_Text provided_.

Liberia | ActionAid UK


ActionAid Liberia has been active since 1997, starting as a cross-border initiative with ActionAid Sierra Leone to help with large numbers of refugees fleeing from fighting in both countries. 

Now, we work in eight of the 15 counties in Liberias, focusing on women’s and girls’ rights, youth and urban poverty and governance. 

Why we work in Liberia 

Liberia experienced a 14 year long civil war, ending in 2003, in which 200,000 people died: approximately one person in every 20. Around a third of the population was forced from their homes.

The conflict left the country in economic ruin. More than 40,000 fighters — including 15,000 children — needed to be disarmed and reintegrated into society.

Liberia was recovering and rebuilding from this long conflict when the largest Ebola outbreak since the discovery of the virus struck West Africa in 2014. Nearly 5,000 people died.

Now, although the outbreak is over, the impact of Ebola continues. Health services have been hit hard, and schools are working to accommodate students who were forced to miss a year of school during the outbreak. Years of progress were lost as economies and markets slowed down, leaving the poor even poorer. 


How we’re changing lives for good in Liberia

Our child sponsorship programme in Liberia helps to support families as well as funding programmes so that Liberians can rebuild their country. 

We run youth social and economic reintegration programme enables former child soldiers to gain abilities and tools they can use to make a living. They can learn basic skills in carpentry, masonry, agriculture, vegetable production or animal husbandry.

_What you are asked to do_. Translate this sentence from the Liberia page into French: "Around a third of the population was forced from their homes." Rely only on the Liberia page.

Satellite images with object coordinates
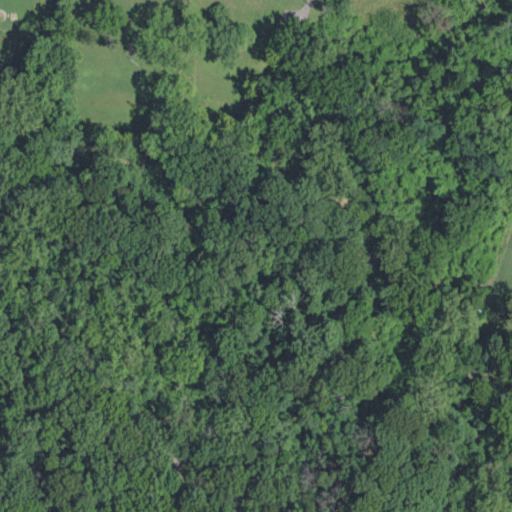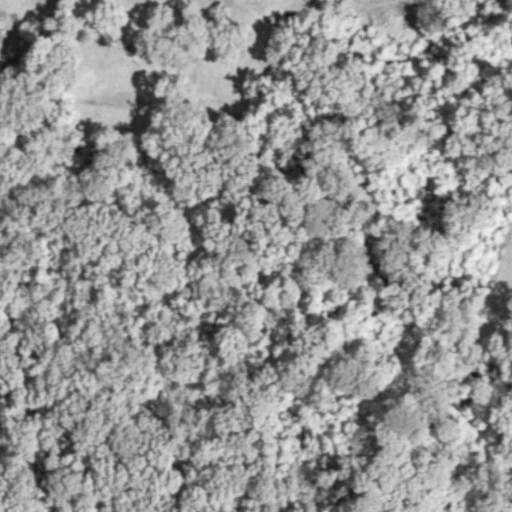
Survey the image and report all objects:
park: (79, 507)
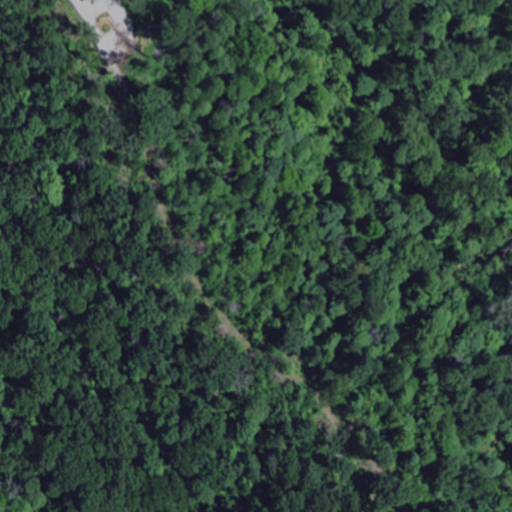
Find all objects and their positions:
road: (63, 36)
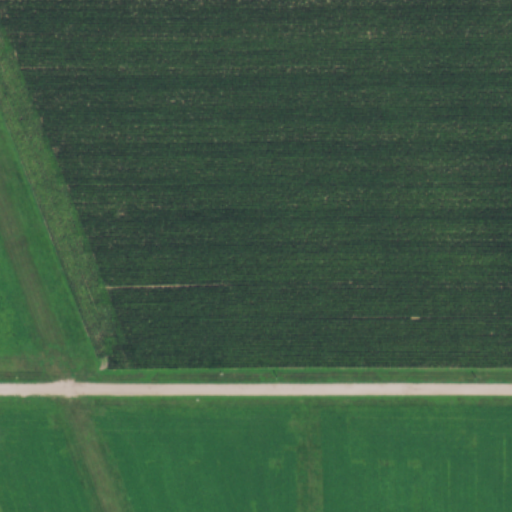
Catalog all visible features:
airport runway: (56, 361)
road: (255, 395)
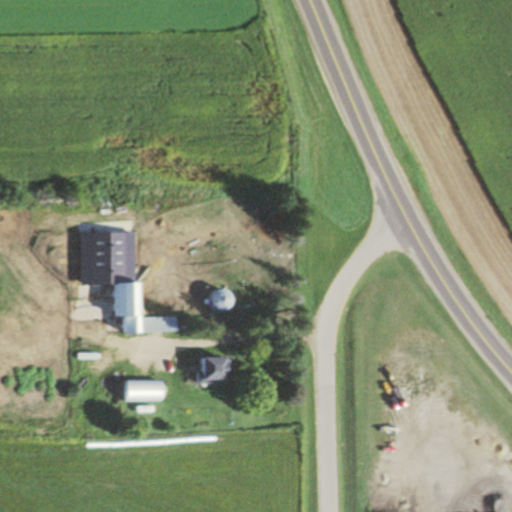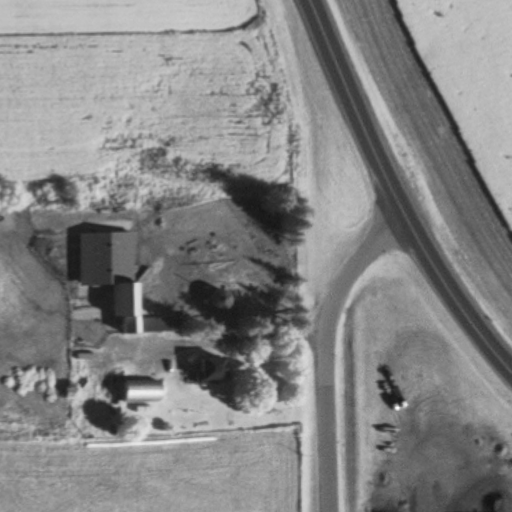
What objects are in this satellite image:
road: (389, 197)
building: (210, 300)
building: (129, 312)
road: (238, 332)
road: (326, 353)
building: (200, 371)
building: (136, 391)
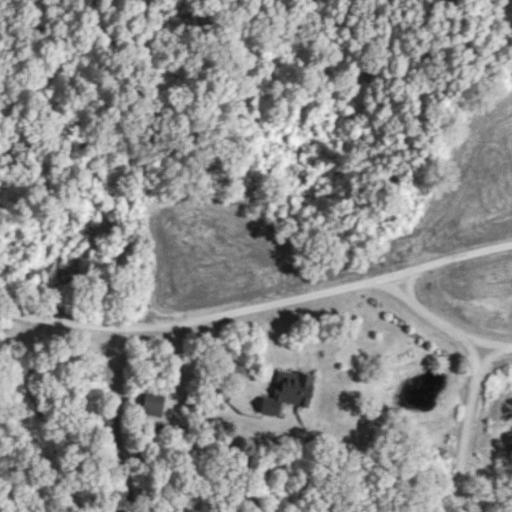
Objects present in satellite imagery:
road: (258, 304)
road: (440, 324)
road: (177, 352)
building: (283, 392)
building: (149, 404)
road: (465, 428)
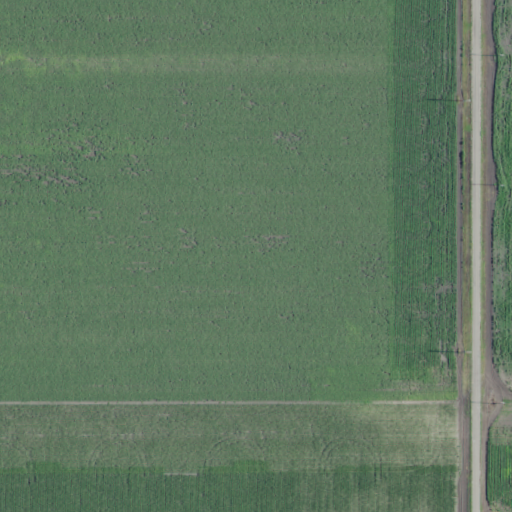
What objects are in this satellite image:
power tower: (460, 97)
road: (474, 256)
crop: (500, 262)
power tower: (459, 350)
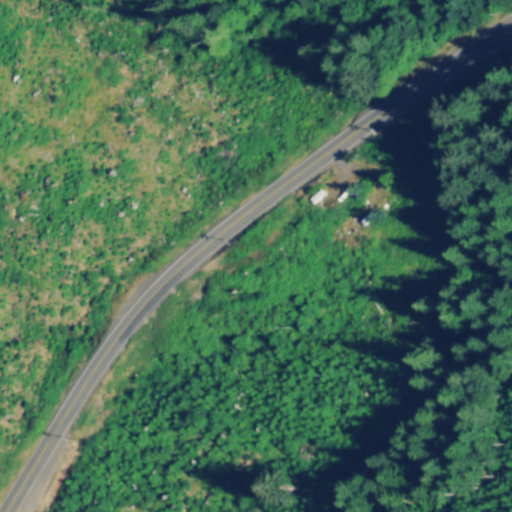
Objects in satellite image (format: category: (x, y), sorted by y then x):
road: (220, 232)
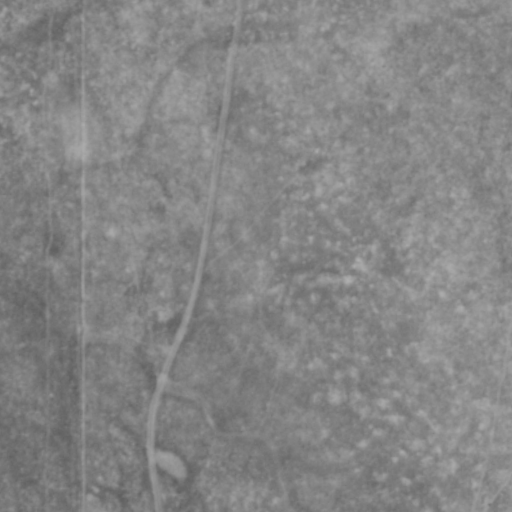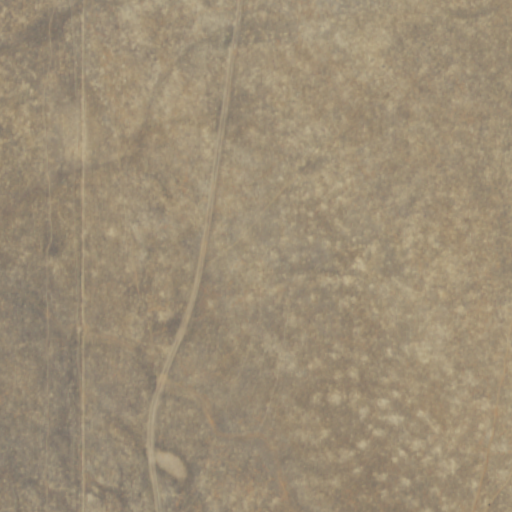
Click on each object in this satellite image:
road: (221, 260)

---

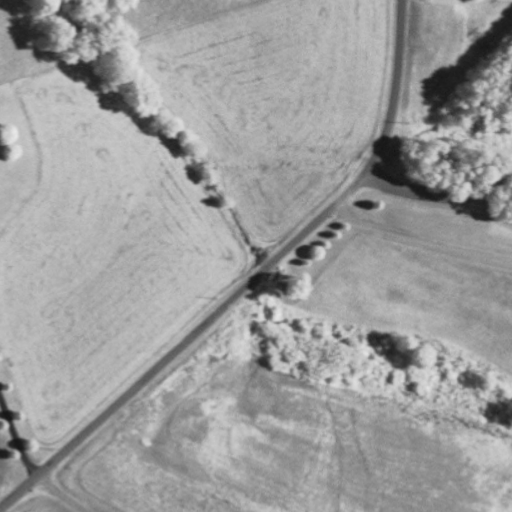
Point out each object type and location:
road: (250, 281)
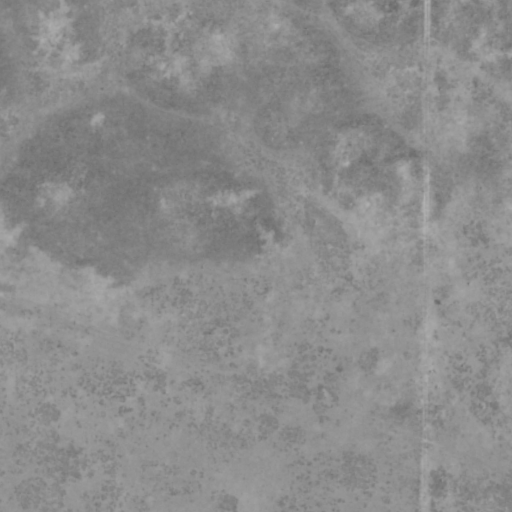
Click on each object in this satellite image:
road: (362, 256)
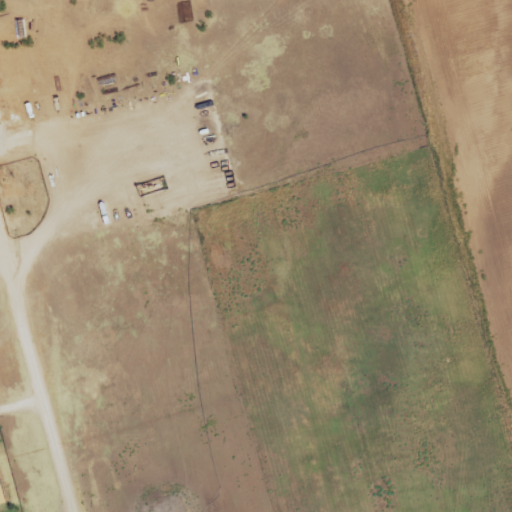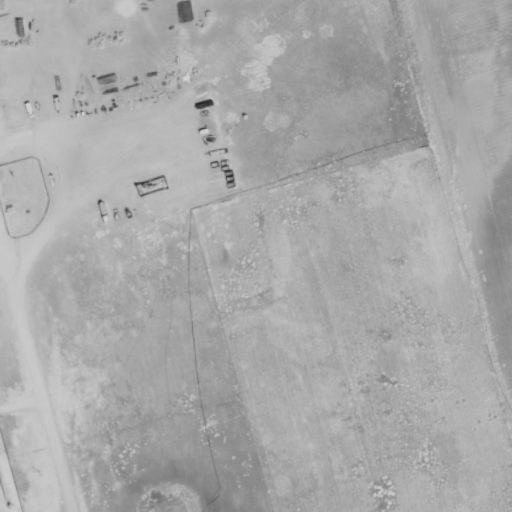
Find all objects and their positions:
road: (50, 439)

_Written reply_. Environ un tiers de la population a été contraint de quitter son foyer.